Een dergelijk percentage is mij niet bekend maar lijkt me erg hoog. Ik kan me voorstellen dat er een verband bestaat tussen de looptijd van de polis en de winstmarge. Daar staat tegenover dat de verzekeraar het risico neemt dat hij op de ene polis minder kan verdienen dan op de andere. Ik heb van de AFM vernomen dat zij in algemene zin bekend zijn dat vaak sprake is van hoge winstmarges op uitvaartpolissen en dat zeer hoge provisies worden betaald bij de verkoop van uitvaartpolissen. De AFM beschikt echter niet over exacte marktcijfers of percentages.

3
Vindt u het gerechtvaardigd dat mensen die binnen een jaar van een uitvaartpolis af willen soms tot duizenden euro’s boete moeten betalen?

Het is gebruikelijk dat bij het openbreken van een lange termijn contract een vergoeding in rekening wordt gebracht. Een dergelijke vergoeding dient ter compensatie van misgelopen inkomsten, gemaakte kosten en eventuele verstrekte cadeaus. Deze vergoeding dient in een redelijke verhouding te staan tot de gederfde inkomsten. De genoemde bedragen lijken me niet redelijk om een uitvaartpolis af te kopen.

4
Deelt u de mening dat de verkoop van uitvaartpolissen ook onder het Besluit gedragstoezicht financiële ondernemingen (Bgfo) zouden moeten vallen? Zo nee, waarom niet?

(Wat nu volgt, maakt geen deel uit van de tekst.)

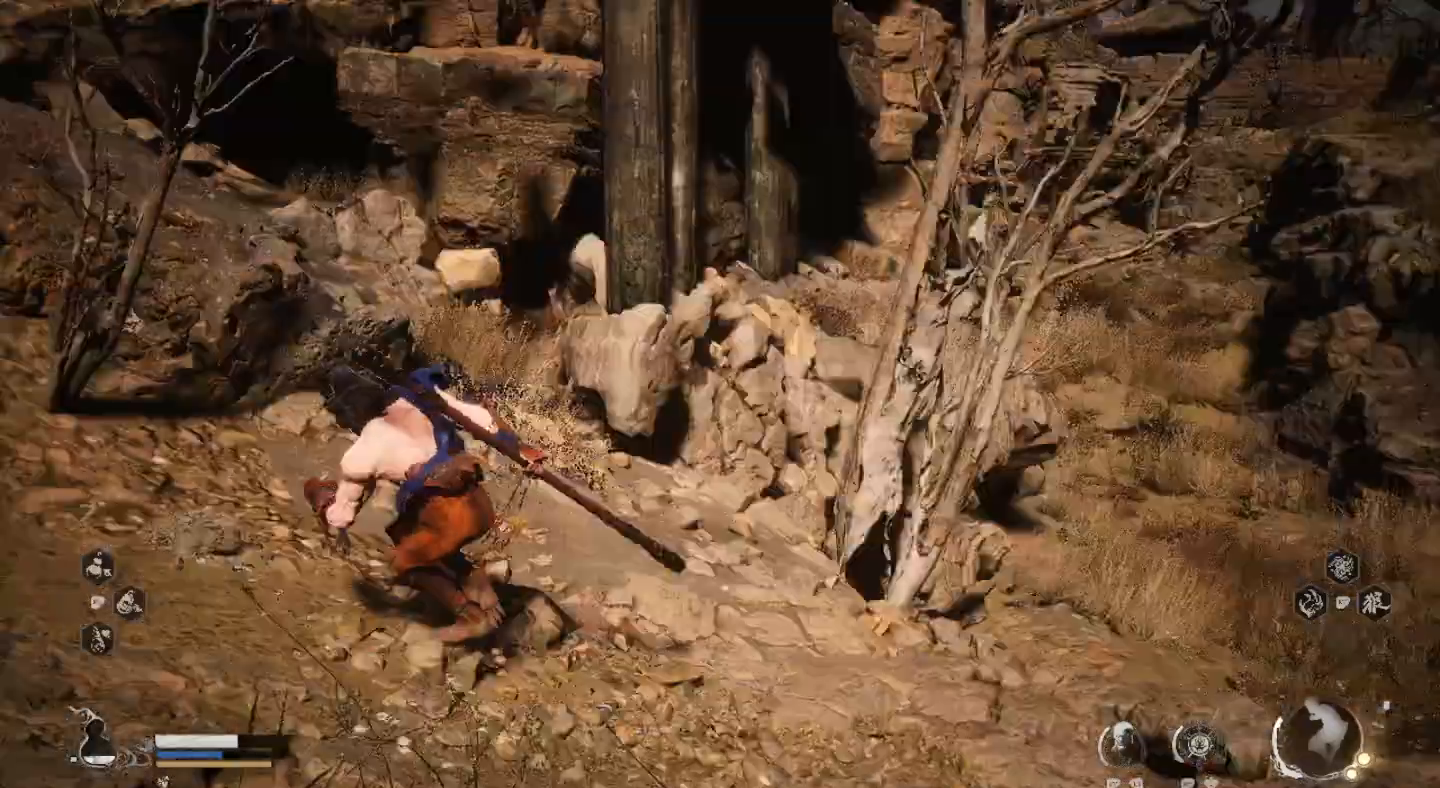
{"buttons": [], "left_stick": "up-left", "right_stick": "center", "events": [[100, "left_stick", "up-left"], [233, "right_stick", "center"]]}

De verkoop van uitvaartpolissen valt onder de reikwijdte van de Wet op het financieel toezicht (Wft) en het Bgfo. De consument dient op grond van de wet goed geïnformeerd te worden over het product zodat hij de uitvaartpolis kan beoordelen en weloverwogen een keuze kan maken. De consument mag ook niet worden misleid. Op deze regels wordt door de AFM toezicht gehouden. De regels inzake advies, provisies en provisiebetaling zijn echter niet van toepassing op uitvaartpolissen. In de Vrijstellingsregeling Wft is bepaald dat de adviesregels niet gelden voor eenvoudige producten die een beperkte financiële waarde vertegenwoordigen. Een uitvaartpolis wordt evenals bijvoorbeeld een inboedelverzekering als een eenvoudig en weinig impactvol product aangemerkt, waarvan de gemiddelde consument de aard, de gevolgen en risico’s zelfstandig goed kan overzien. De regels voor provisies en provisiebetaling gelden op dit moment alleen voor complexe producten en hypotheken. De reden hiervoor is dat dit soort producten een grote financiële waarde vertegenwoordigen. Zoals ik eerder aan uw kamer heb toegezegd zal ik de reikwijdte van de provisieregels uiterlijk in de eerste helft van 2010 evalueren. In dat kader zal worden bekeken of uitvaartpolissen onder de reikwijdte van de provisieregels moeten worden gebracht.

5
Wat vindt u van het idee om voor de verkoop van uitvaartpolissen een rekenmodel op te nemen waarmee consumenten kunnen zien hoeveel het zelf sparen voor een uitvaart scheelt bij kort of lang leven?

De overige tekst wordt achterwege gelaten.